Thank you for drawing attention to the National Schizophrenia Fellowship report on rationing atypical antipsychotics (news, page 7, 5 August). It is appalling that 40 per cent of the health authorities surveyed provided no funding to use these drugs.
We have a daughter, now aged 30, who has been ill since she was 14. She has a diagnosis of schizophrenia/personality disorder. She has spent most of the last 16 years in one sort of psychiatric care or another: acute wards, challenging behaviour unit, prison, secure units, hostels for mentally ill people, rehabilitation units, even a flat in the community without aftercare until it was too late to prevent a slide back into the morasse.

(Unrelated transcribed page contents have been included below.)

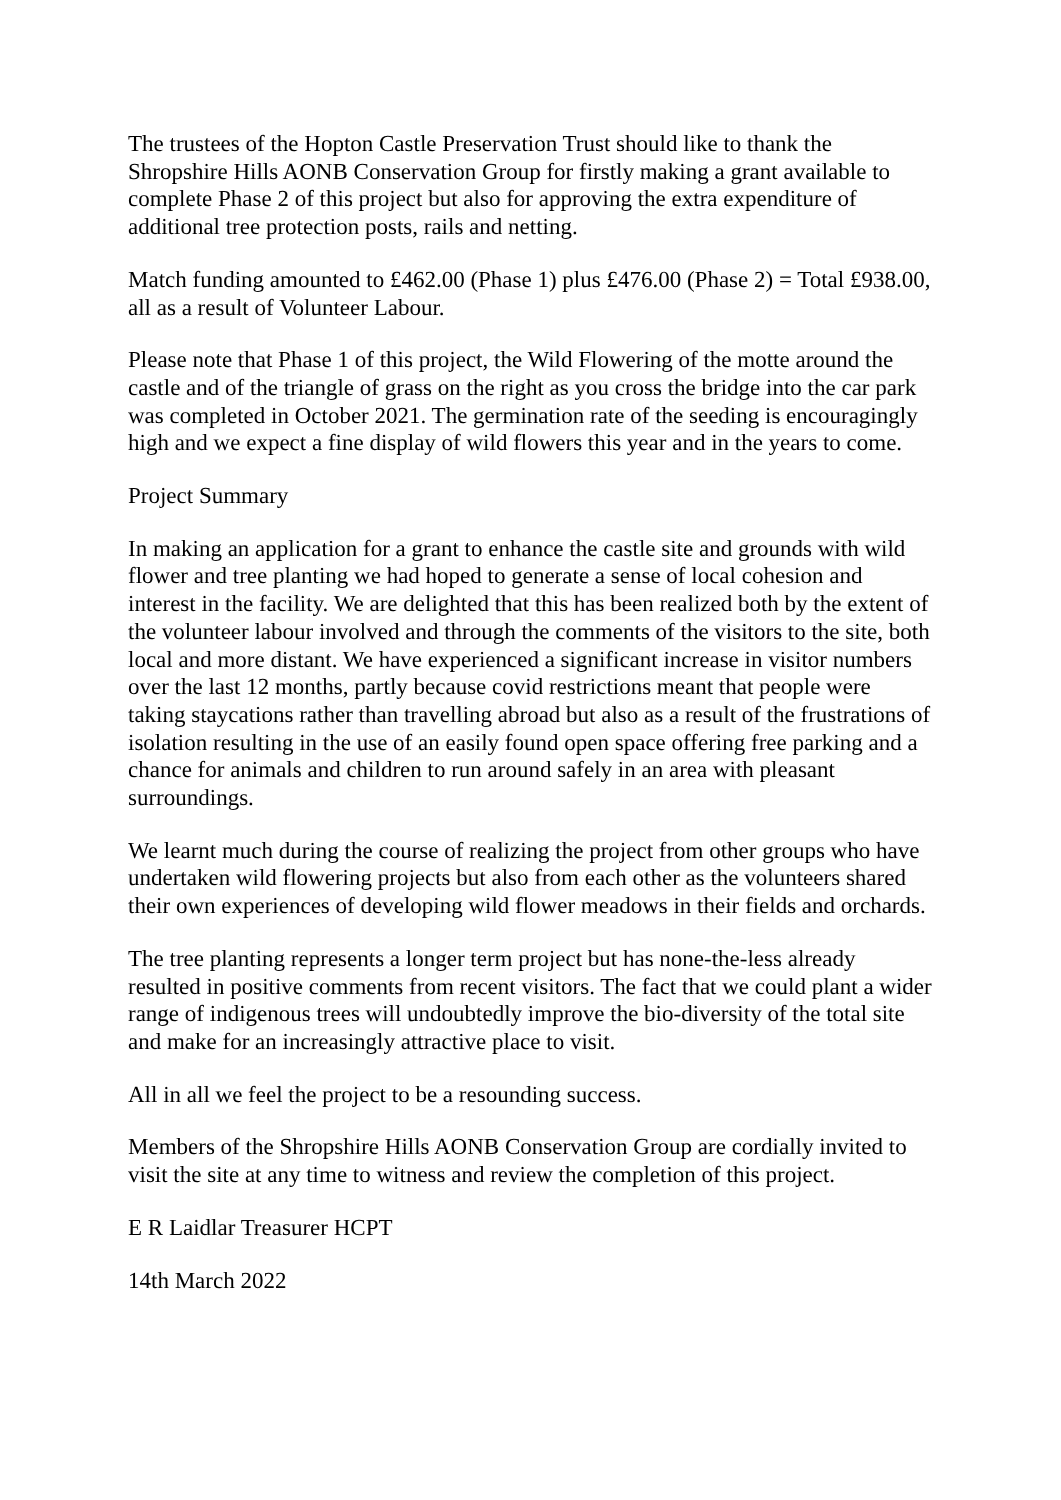The trustees of the Hopton Castle Preservation Trust should like to thank the Shropshire Hills AONB Conservation Group for firstly making a grant available to complete Phase 2 of this project but also for approving the extra expenditure of additional tree protection posts, rails and netting.
Match funding amounted to £462.00 (Phase 1) plus £476.00 (Phase 2) = Total £938.00, all as a result of Volunteer Labour.
Please note that Phase 1 of this project, the Wild Flowering of the motte around the castle and of the triangle of grass on the right as you cross the bridge into the car park was completed in October 2021. The germination rate of the seeding is encouragingly high and we expect a fine display of wild flowers this year and in the years to come.
Project Summary
In making an application for a grant to enhance the castle site and grounds with wild flower and tree planting we had hoped to generate a sense of local cohesion and interest in the facility. We are delighted that this has been realized both by the extent of the volunteer labour involved and through the comments of the visitors to the site, both local and more distant. We have experienced a significant increase in visitor numbers over the last 12 months, partly because covid restrictions meant that people were taking staycations rather than travelling abroad but also as a result of the frustrations of isolation resulting in the use of an easily found open space offering free parking and a chance for animals and children to run around safely in an area with pleasant surroundings.
We learnt much during the course of realizing the project from other groups who have undertaken wild flowering projects but also from each other as the volunteers shared their own experiences of developing wild flower meadows in their fields and orchards.
The tree planting represents a longer term project but has none-the-less already resulted in positive comments from recent visitors. The fact that we could plant a wider range of indigenous trees will undoubtedly improve the bio-diversity of the total site and make for an increasingly attractive place to visit.
All in all we feel the project to be a resounding success.
Members of the Shropshire Hills AONB Conservation Group are cordially invited to visit the site at any time to witness and review the completion of this project.
E R Laidlar Treasurer HCPT
14th March 2022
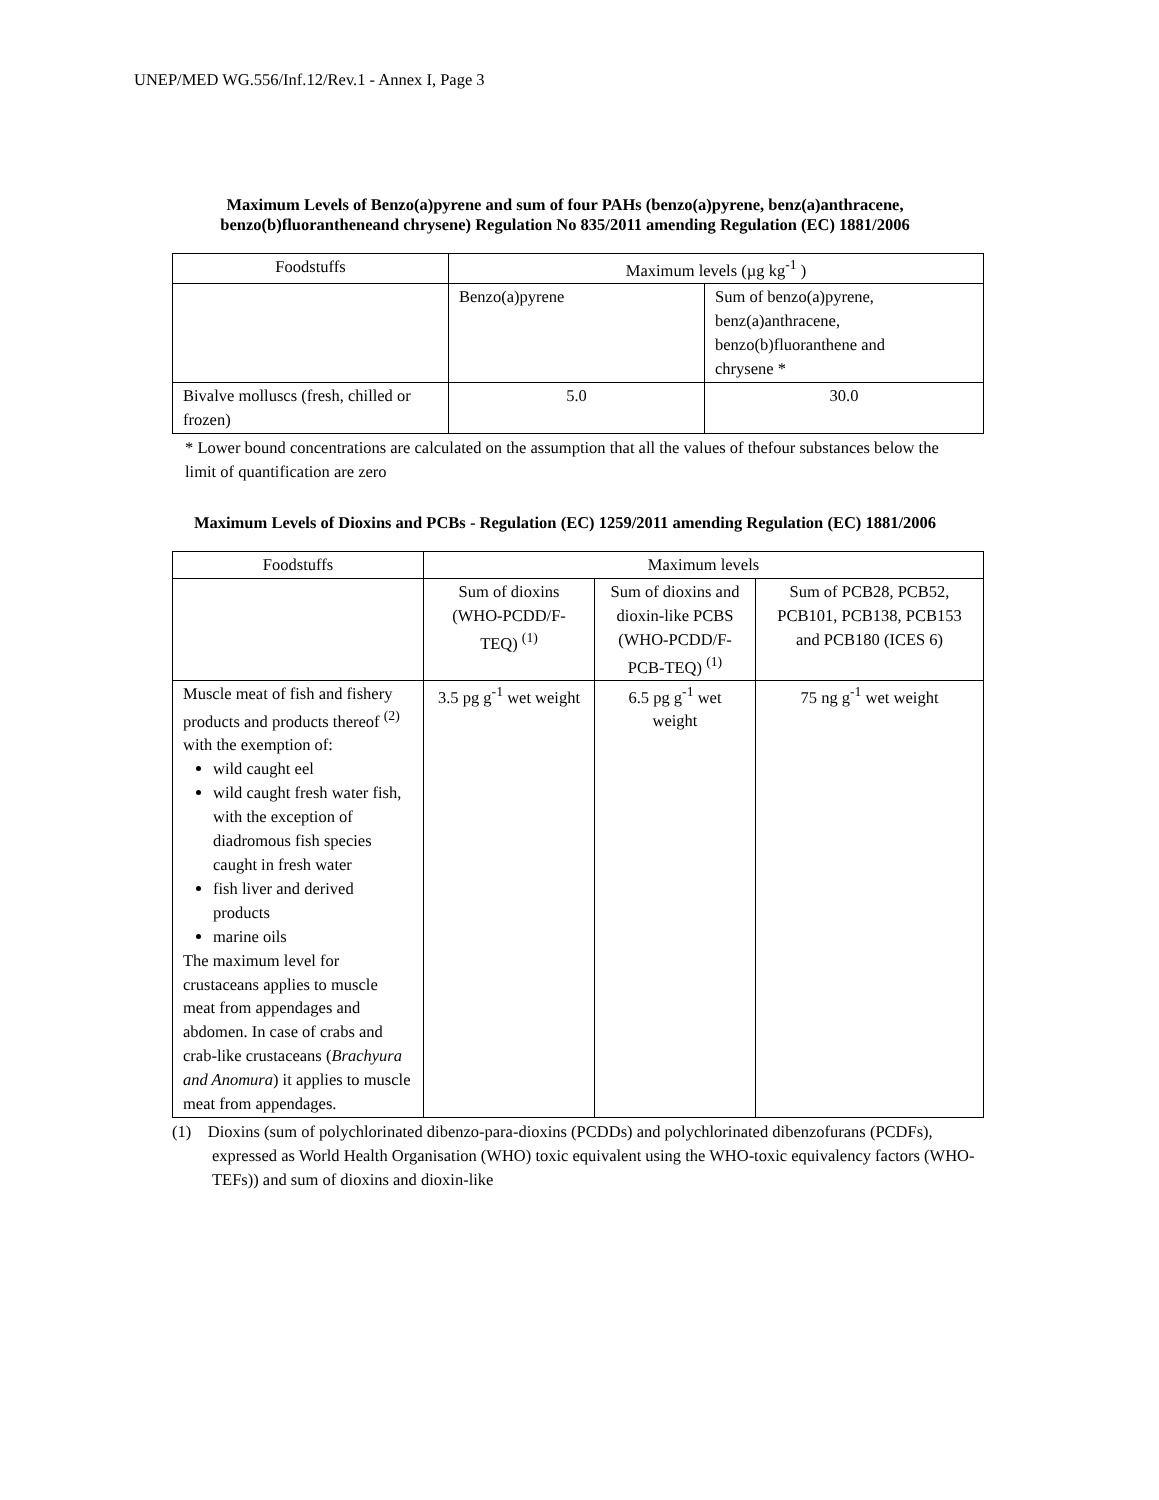UNEP/MED WG.556/Inf.12/Rev.1 - Annex I, Page 3
Maximum Levels of Benzo(a)pyrene and sum of four PAHs (benzo(a)pyrene, benz(a)anthracene, benzo(b)fluorantheneand chrysene) Regulation No 835/2011 amending Regulation (EC) 1881/2006
| Foodstuffs | Maximum levels (µg kg<sup>-1</sup> ) | |
| | Benzo(a)pyrene | Sum of benzo(a)pyrene, benz(a)anthracene, benzo(b)fluoranthene and chrysene * |
| Bivalve molluscs (fresh, chilled or frozen) | 5.0 | 30.0 |
* Lower bound concentrations are calculated on the assumption that all the values of thefour substances below the limit of quantification are zero
Maximum Levels of Dioxins and PCBs - Regulation (EC) 1259/2011 amending Regulation (EC) 1881/2006
| Foodstuffs | Maximum levels | | |
| | Sum of dioxins (WHO-PCDD/F-TEQ) <sup>(1)</sup> | Sum of dioxins and dioxin-like PCBS (WHO-PCDD/F-PCB-TEQ) <sup>(1)</sup> | Sum of PCB28, PCB52, PCB101, PCB138, PCB153 and PCB180 (ICES 6) |
| Muscle meat of fish and fishery products and products thereof <sup>(2)</sup> with the exemption of: wild caught eel wild caught fresh water fish, with the exception of diadromous fish species caught in fresh water fish liver and derived products marine oils The maximum level for crustaceans applies to muscle meat from appendages and abdomen. In case of crabs and crab-like crustaceans ( Brachyura and Anomura ) it applies to muscle meat from appendages. | 3.5 pg g<sup>-1</sup> wet weight | 6.5 pg g<sup>-1</sup> wet weight | 75 ng g<sup>-1</sup> wet weight |
(1) Dioxins (sum of polychlorinated dibenzo-para-dioxins (PCDDs) and polychlorinated dibenzofurans (PCDFs), expressed as World Health Organisation (WHO) toxic equivalent using the WHO-toxic equivalency factors (WHO-TEFs)) and sum of dioxins and dioxin-like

Two years ago, the independent psychiatrist who reported to a mental health review tribunal recommended a trial with Clozaril. The tribunal adjourned the hearing until trust managers were willing to bear the expense. For the first six months it seemed to make little difference. Then it was like a flower starting to unfold. Each time we saw our daughter there was some improvement.
Clozaril has given us back our daughter; hang the expense. Clozaril has brought her back from no man's land, from the depths of despair.
I have thanked my God many times that we do not live in one of the HA areas that do not fund Clozaril and similar drugs. How will the National Institute for Clinical Excellence deal with this? And where will psychiatry be in the list of priorities when NICE faces the competing demands of expensive treatments across many illness groups?